MOVIES

Jay's 'Dukes' storm box office

By Arthur J Pais
August 08, 2005 03:45 IST

Riding past mostly negative reviews, Jay Chandrasekhar's The Dukes of Hazzard, his first film for a major Hollywood studio, rode to the top of the North American box-office chart, grossing an estimated $30.5 million over the weekend.

The adventure comedy inspired by two-decade-old popular TV series of the same name stars Johnny Knoxville and Seann William Scott as the carefree and mischievous Duke Cousins who are driven to fight against a corrupt county commissioner Boss Hogg (Burt Reynolds). Popular singer Jessica Simpson plays yet another Duke cousin who joins her male cousins in fighting Hogg and saving the family farm being appropriated by the commissioner and sheriff under a flimsy pretext.

'I don't really care what critics would think of my new film,' Chandrasekhar had told rediff.com in an exclusive interview last week. 'We had a blast of a time making it. We haven't stopped laughing as yet, and I am sure a lot of young people are going to laugh a lot.

'We have a young high-profile cast,' he added. 'And then there are veterans such as Burt Reynolds and Willie Nelson (Uncle Duke) who are icons of the entertainment industry. And we have car chases and comedy, and Jessica Simpson in the shortest of shorts ever seen in Hollywood.'

Though the film was expected to appeal to the older viewers for nostalgic reasons, Chandrasekhar, 37, said he had made the film primarily for the younger generation. "It ought to work and appeal to anyone on its own strengths," he added. 'You don't have to know anything about the TV series at all.'

The audience for the movie, which cost $50 million, was evenly split in gender and two-thirds were under age 25, said Dan Fellman, head of distribution for Warner Bros told reporters

The Dukes of Hazzard is the fourth film directed by Chandrasekhar, whose Super Troopers earned about $20 million its entire run four years ago. It was his best-known film till The Dukes..., Warner Bros road adventure, opened in 3785 theaters, one of the widest releases this summer. A handful of summer movies opened in 3800 theaters.

The success of Dukes offered some relief to Hollywood following the crash of The Island and Stealth, each costing over $100 million during the last four weeks.

The solid opening of Dukes is even more significant in that there are several other comedies, especially the durable Wedding Crashers, in the overcrowded summer market. Unlike most other summer releases that decline weekly by over 35 percent, Wedding Crashers has been coming down each week by just about 18 percent.

While USA Today gave the Chandrasekhar movie two and a half stars out of four, New York Post gave it three. And Entertainment Weekly thought it was very good lowdown fun. '...A comedy that knows just how smart to be about just how dumb it is,' wrote its critic Owen Gleiberman. The influential trade publication Variety thought the film was generally entertaining.
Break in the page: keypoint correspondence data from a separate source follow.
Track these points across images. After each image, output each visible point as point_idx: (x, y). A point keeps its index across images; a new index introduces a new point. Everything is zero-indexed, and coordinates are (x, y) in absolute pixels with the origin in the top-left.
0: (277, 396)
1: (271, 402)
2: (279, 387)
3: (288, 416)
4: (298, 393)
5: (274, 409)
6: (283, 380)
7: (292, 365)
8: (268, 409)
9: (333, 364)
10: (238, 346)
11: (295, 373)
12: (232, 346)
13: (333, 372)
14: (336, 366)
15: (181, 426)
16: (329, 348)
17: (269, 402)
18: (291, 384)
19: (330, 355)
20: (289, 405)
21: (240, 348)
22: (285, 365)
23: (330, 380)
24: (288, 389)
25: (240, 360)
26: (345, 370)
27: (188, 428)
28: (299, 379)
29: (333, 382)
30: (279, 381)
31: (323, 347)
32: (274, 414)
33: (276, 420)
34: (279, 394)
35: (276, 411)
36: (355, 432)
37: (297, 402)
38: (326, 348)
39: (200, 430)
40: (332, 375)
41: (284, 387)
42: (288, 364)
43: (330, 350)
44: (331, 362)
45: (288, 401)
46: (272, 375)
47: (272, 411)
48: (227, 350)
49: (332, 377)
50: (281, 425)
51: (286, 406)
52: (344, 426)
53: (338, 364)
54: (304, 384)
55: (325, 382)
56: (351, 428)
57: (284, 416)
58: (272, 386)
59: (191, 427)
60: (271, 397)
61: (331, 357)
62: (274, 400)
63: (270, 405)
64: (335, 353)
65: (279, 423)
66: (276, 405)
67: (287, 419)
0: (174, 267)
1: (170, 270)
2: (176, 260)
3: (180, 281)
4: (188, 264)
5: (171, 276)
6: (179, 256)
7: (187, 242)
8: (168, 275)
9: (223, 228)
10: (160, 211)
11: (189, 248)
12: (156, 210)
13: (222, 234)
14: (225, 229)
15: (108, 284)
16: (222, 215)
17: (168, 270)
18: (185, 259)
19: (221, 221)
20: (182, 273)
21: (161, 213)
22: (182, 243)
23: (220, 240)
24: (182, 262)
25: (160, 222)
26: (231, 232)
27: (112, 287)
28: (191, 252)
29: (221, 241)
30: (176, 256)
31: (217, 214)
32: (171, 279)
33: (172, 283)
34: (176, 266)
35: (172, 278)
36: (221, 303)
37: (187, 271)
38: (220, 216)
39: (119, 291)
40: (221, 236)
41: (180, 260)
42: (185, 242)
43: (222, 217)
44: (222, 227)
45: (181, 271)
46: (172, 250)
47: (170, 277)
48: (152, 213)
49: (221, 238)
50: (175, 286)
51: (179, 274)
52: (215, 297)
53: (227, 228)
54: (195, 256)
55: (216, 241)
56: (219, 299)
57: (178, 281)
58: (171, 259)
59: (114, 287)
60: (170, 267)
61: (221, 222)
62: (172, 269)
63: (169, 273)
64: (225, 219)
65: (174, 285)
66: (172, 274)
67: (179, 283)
But some critics were furious at the film.

'There's a stink coming off the big-screen Dukes of Hazzard that even fans of the TV series won't be able to shake out of their nostrils,' wrote Peter Travis in Rolling Stone. And in Atlanta Journal-Constitution, Eleanor Ringel Gillespie wrote: 'It's every bit as bad as you thought it'd be. Only worse.'

Many films trashed by the critics click at the box-office in a big way. Wedding Crashers, which is heading for a $200 million run in North America, also had many negative reviews.

'At the end of the day, it is just another film I have made,' Chandrasekhar has mused before the movie's opening. But he was also convinced out young men and women with a streak of rebellion in them would hog the film.

Now that it has done just that the question is how fast the Dukes will run out of gas and if it will fly beyond the $100-million benchmark.